■ **EXERCISE REQUIREMENTS**:
a) In the Cubase forum thread, which Spitfire library does jononotbono plan to try with the Chord track?
b) Write out the part of the Cubase forum thread that opens with the words containing "Just wondering if" and closes with "when you want.".
c) Continue the Cubase forum thread from the point where it stops.

■ **PAGE EXTRACT**:
* BEGIN *

# Do you use Cubase’s Chord and Arranger track?



## jononotbono (Aug 1, 2020)

I’ve been playing around recently with Cubase’s Chord Track and also the Arranger track. I feel like I’m a little late to this party because I’ve always written music without this kind of thing but I have to say, they are so powerful!

Firstly, the Chord track. There are probably people here that would scoff the idea of using such a thing but I’m finding it very useful to try out chord sequences with things I can’t play due to my piano playing abilities being rather Dogs Brown. I’m also eager to try out the Chord track in conjunction with Spitfire’s Symphonic Motion Strings (currently downloading). I’m thinking it could lead to some interesting results.

Secondly, The arranger track. The amount of times I get creatively stuck and want to try quick arrangements but can’t because I’m not too slow or the inspiration gets lost by the time I start copying parts to places in the timeline I o build various arrangements. Quite frankly, I’m kicking myself for not using it sooner. I always related it to song writing when you have a song structure but it works for so much more. And the flatten option that turns the parts into midi data is fantastic.

Just wondering if anyone else loves these Cubase features? Probably not as I’m a musical cripple and you can likely just play what you want when you want.


----------



## Jimmy Hellfire (Aug 1, 2020)

I use 'em both. The arranger track is just really helpful for both organizing your parts as well as trying out stuff. The chord track is just as you said - it helps me whack out stuff on the fly even though I'm not much of a piano player. I generally end up doing my own voicings, extensions and orchestrations and other spicy stuff, but just to get from A to B idea wise and have something to play over it's great. No shame. All is fair in love, war and tax evasion.


----------



## JamieLang (Aug 1, 2020)

So, Chord Track...is new. Or newly reinstated--from before I used Cubase. I use it when I'm doing string work to HMT intonate....but, they keep changing something version to version that makes that NOT work properly (even once you turn HMT off), so...moving forward? Likely not as much until instruments start to "read" it and make interesting noise based on it. It's a feature that was put back because this is all going to become Band In a Box. Mark my words.

Arranger track, absolutely, but only for the purpose I used to use Chunks in Performer--when I have a song that I'm questioning "hey--what if we used the second verse for both the first and second, then let it go onto the third"...it allows one to audition things like that really quickly, then commit them once you know what pieces/parts you want to rearrange. Used it on the recent album when I felt like that scenario was real--that one of the verses tempo felt "not great" compared to all the others--Arranger track, marked it all off, and auditioned subbing each of the other verses until one felt nice--printed it linearly, and adjusted each track crossfade for complete transparency--because it just leaves the splices there...


----------



## Marsen (Aug 1, 2020)

I'm a Logic User. Does Logic offer something like Cubase's Chord Track?


----------



## Rich4747 (Aug 1, 2020)

The "smart ones" considered the calculator a cheat back in the day. The new tools are here, time will tell what that means.


----------



## jononotbono (Aug 1, 2020)

Rich4747 said:


> The "smart ones" considered the calculator a cheat back in the day. The new tools are here, time will tell what that means.

* END *

■ **Saved data entries**:

* BEGIN *

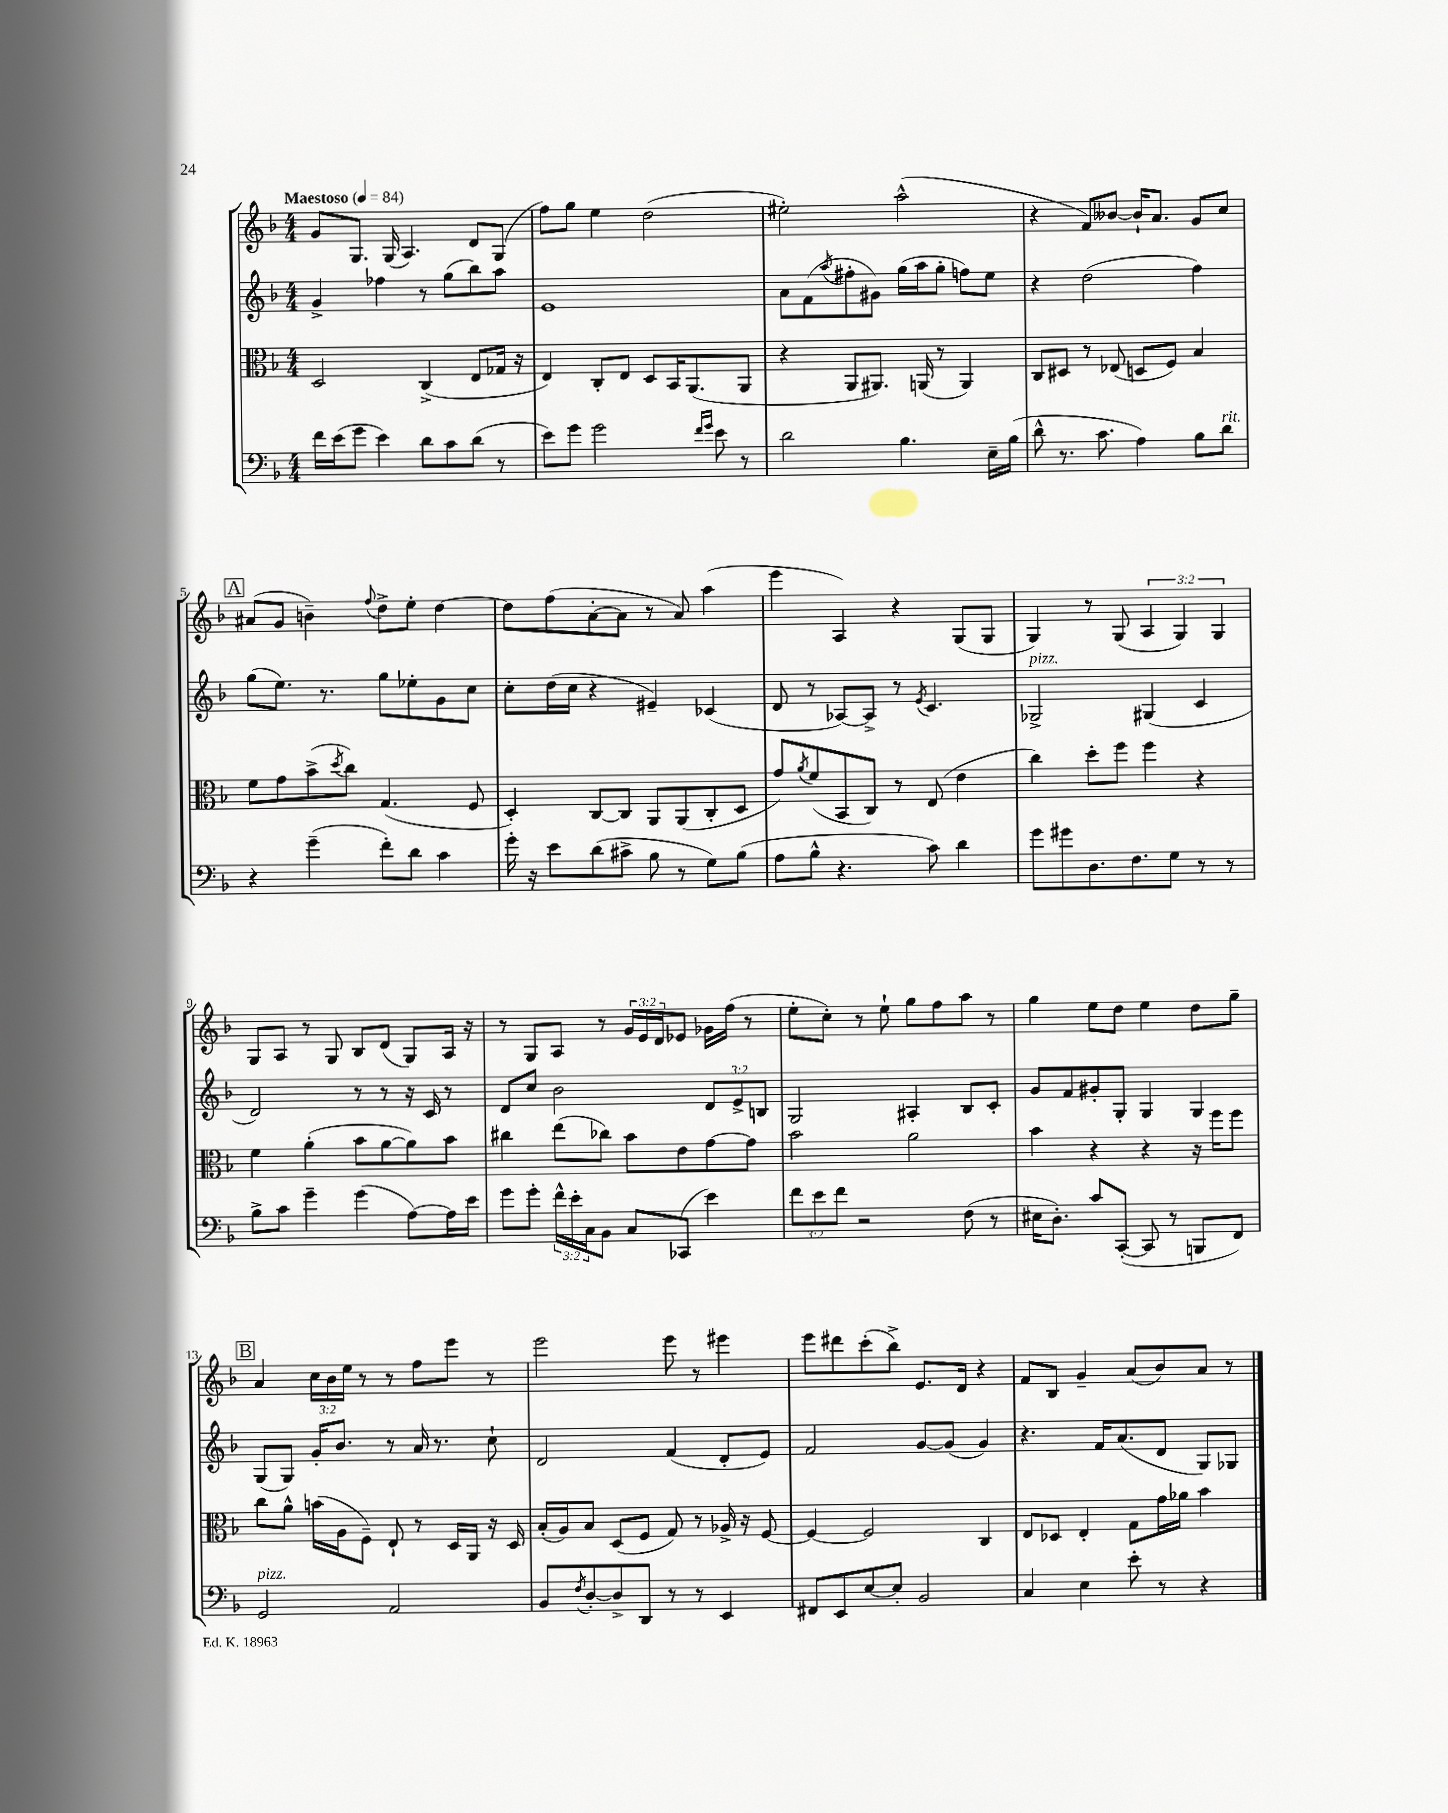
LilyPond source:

<<
\new StaffGroup <<
\new Staff = "s0" {
    \clef treble \key f \major \numericTimeSignature \time 4/4 \override Staff.TupletNumber.text = #tuplet-number::calc-fraction-text \tempo "Maestoso" 4 = 84
    g'8 g8. g16( a4.) d'8 g8( |
    f''8) g''8 e''4 d''2( |
    eis''2-.) a''2-^( |
    r4 f'8) beses'8~ beses'16-! a'8. g'8 c''8 |
    \mark \markup { \box "A" } ais'8( g'8 b'4--) \appoggiatura { f''8 } d''8-> e''8-. d''4~ |
    d''8 f''8( a'8~-. a'8 r8 a'8) a''4( |
    e'''4 a4) r4 g8( g8 |
    g4) r8 g8( \tuplet 3/2 { a4 g4) g4 } |
    g8 a8 r8 g8 bes8 d'8( g8) a16 r16 |
    r8 g8 a8 r8 \tuplet 3/2 { g'16 e'16 d'16 } ees'8 ges'16 f''16( r8 |
    e''8-. c''8-.) r8 e''8-! g''8 f''8 a''8 r8 |
    g''4 e''8 d''8 e''4 d''8 g''8-- |
    \mark \markup { \box "B" } a'4 \tuplet 3/2 { c''16 bes'16 e''16 } r8 r8 f''8 e'''8 r8 |
    e'''2 e'''8 r8 eis'''4 |
    e'''8 dis'''8 c'''8-.( bes''8->) e'8. d'16 r4 |
    f'8 bes8 g'4-- a'8( bes'8) a'8 r8 \bar "|." |
}
\new Staff = "s1" {
    \clef treble \key f \major \numericTimeSignature \time 4/4 \override Staff.TupletNumber.text = #tuplet-number::calc-fraction-text
    g'4-> fes''4 r8 g''8( bes''8) a''8 |
    e'1 |
    a'8 f'8( \acciaccatura { a''8 } fis''8-. gis'8) g''16( a''16 g''8-. f''8) e''8 |
    r4 d''2( f''4) |
    \mark \markup { \box "A" } g''8( e''8.) r8. g''8 ees''8-. g'8 c''8 |
    c''8-. d''16( c''16 r4 eis'4--) ces'4( |
    d'8 r8 aes8~) aes8-> r8 \acciaccatura { e'8 } c'4. |
    ges2->^\markup { \italic "pizz." } gis4( c'4 |
    d'2) r8 r8 r16 c'16 r8 |
    d'8 c''8 bes'2 \tuplet 3/2 { d'8 e'8-> b8 } |
    g2 ais4-. bes8 c'8-. |
    g'8 f'8 gis'8-. g8-. g4 g4 |
    \mark \markup { \box "B" } g8( g8) g'16-. bes'8. r8 a'16 r8. c''8-! |
    d'2 f'4( d'8-. e'8) |
    f'2 g'8~ g'8( g'4) |
    r4. f'16 a'8.( d'8 g8) ges8 \bar "|." |
}
\new Staff = "s2" {
    \clef alto \key f \major \numericTimeSignature \time 4/4
    d2 c4->( e8 ges16 r16 |
    e4) c8-. e8 d8 bes,16 a,8.( a,8 |
    r4 a,8 ais,8.) a,16( r8 a,4) |
    c8 dis8 r8 ees8( d8 f8) bes4 |
    \mark \markup { \box "A" } f'8 g'8 bes'8->( \acciaccatura { d''8 } c''8) g4.( f8 |
    d4-.) c8~ c8 a,8 a,8( c8-. d8 |
    g'8) \acciaccatura { a'8 } f'8( bes,8 c8) r8 e8( e'4 |
    c''4) d''8-. f''8 f''4 r4 |
    f'4 a'4-.( bes'8 a'8~ a'8) bes'8 |
    cis''4 e''8( ces''8) bes'8 e'8 g'8~ g'8 |
    bes'2 a'2 |
    bes'4 r4 r4 r16 f''16 f''8 |
    \mark \markup { \box "B" } c''8 a'8-^ b'16( a16 f8--) e8-! r8 d16 a,16 r16 d16 |
    bes16-.( a16) bes8 d8( f8 g8) r8 aes16-> r16 f8~ |
    f4~ f2 c4 |
    e8 des8 e4-. g8 g'16 aes'16 bes'4 \bar "|." |
}
\new Staff = "s3" {
    \clef bass \key f \major \numericTimeSignature \time 4/4 \override Staff.TupletNumber.text = #tuplet-number::calc-fraction-text
    f'16 e'16( g'8 e'4) d'8 c'8 d'8( r8 |
    e'8) g'8 g'2 \grace { f'16 g'16 } e'8 r8 |
    d'2 bes4. e16-- bes16( |
    d'8-^ r8. c'8. a4) bes8 d'8^\markup { \italic "rit." } |
    \mark \markup { \box "A" } r4 g'4--( f'8-.) d'8 c'4 |
    g'16-. r16 e'8 d'8( cis'8-> bes8 r8 g8) bes8( |
    a8 bes8-^ r4. c'8) d'4 |
    g'8 gis'8 d8. f8. g8 r8 r8 |
    bes8-> c'8 g'4-- g'4( a8~) a16 e'16 |
    g'8 g'8-. \tuplet 3/2 { f'16-^ e'16-. c16 } bes,8 c8 ces,8( e'4) |
    \tuplet 3/2 { f'8 e'8 f'8 } r2 f8( r8 |
    eis16 d8.-.) c'8 c,8~-.( c,8 r8 b,,8 f,8) |
    \mark \markup { \box "B" } g,2^\markup { \italic "pizz." } a,2 |
    bes,8 \acciaccatura { f8 } d8~-. d8-> d,8 r8 r8 e,4 |
    fis,8 e,8 e8~ e8-. bes,2 |
    c4 e4 e'8-. r8 r4 \bar "|." |
}
>>
>>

* END *

■ **ANSWERS TO THE PROBLEMS**:
a) Spitfire's Symphonic Motion Strings

b)
Just wondering if anyone else loves these Cubase features? Probably not as I’m a musical cripple and you can likely just play what you want when you want.

c)
I’m all on board with this, man! I just wanna write music. Even having samples gives the likes of me the chance to write music I could have only dreamed of years ago. So far, I’m loving trying out chords I can’t play and progressions I would never normally think about. I’m gonna try and write my next piece using it.


----------



## Rich4747 (Aug 1, 2020)

jononotbono said:


> I’m all on board with this, man! I just wanna write music. Even having samples gives the likes of me the chance to write music I could have only dreamed of years ago. So far, I’m loving trying out chords I can’t play and progressions I would never normally think about. I’m gonna try and write my next piece using it.


I have never learned so much so quick, the tools the tutorials, gifted folks sharing. Its my musical golden age.


----------



## ALittleNightMusic (Aug 1, 2020)

Marsen said:


> I'm a Logic User. Does Logic offer something like Cubase's Chord Track?



Sadly no, but this might be helpful (this is how I use Cubase's anyway when I use Cubase - more for reference. Never use it to have tracks follow it.)


----------



## jvsax (Aug 1, 2020)

I use the chord track to start every project, and I sync bass lines, guitars, keys, strings, etc. to it. Once all the tracks are synced to it, it’s a great way to test out different variations on chord progressions in real time. Once the chord progressions are finalized everything gets heavy editing, but it’s a super useful tool for starting new tunes.


----------



## Paul Christof (Aug 1, 2020)

The arranger track actually allows you to conform an entirely new session out of the selected order of your sections. So when you’re working on a project that a) needs variation of a piece of music (i.e. games) b) needs to be conformed to a new structure in order for the piece to fit with the new cut, c) wanting to commit to a new structure you created on the arranger, it can really speed up the process. Cubase’s terminology describes it like this, ”You can flatten arranger chains to convert them into a linear project.” For anyone interested this link describes how to use that feature:






Flattening the Arranger Chain


When you have set up an arranger chain that you like, and you are sure that you do not want to edit it any more, you can convert it to a linear project.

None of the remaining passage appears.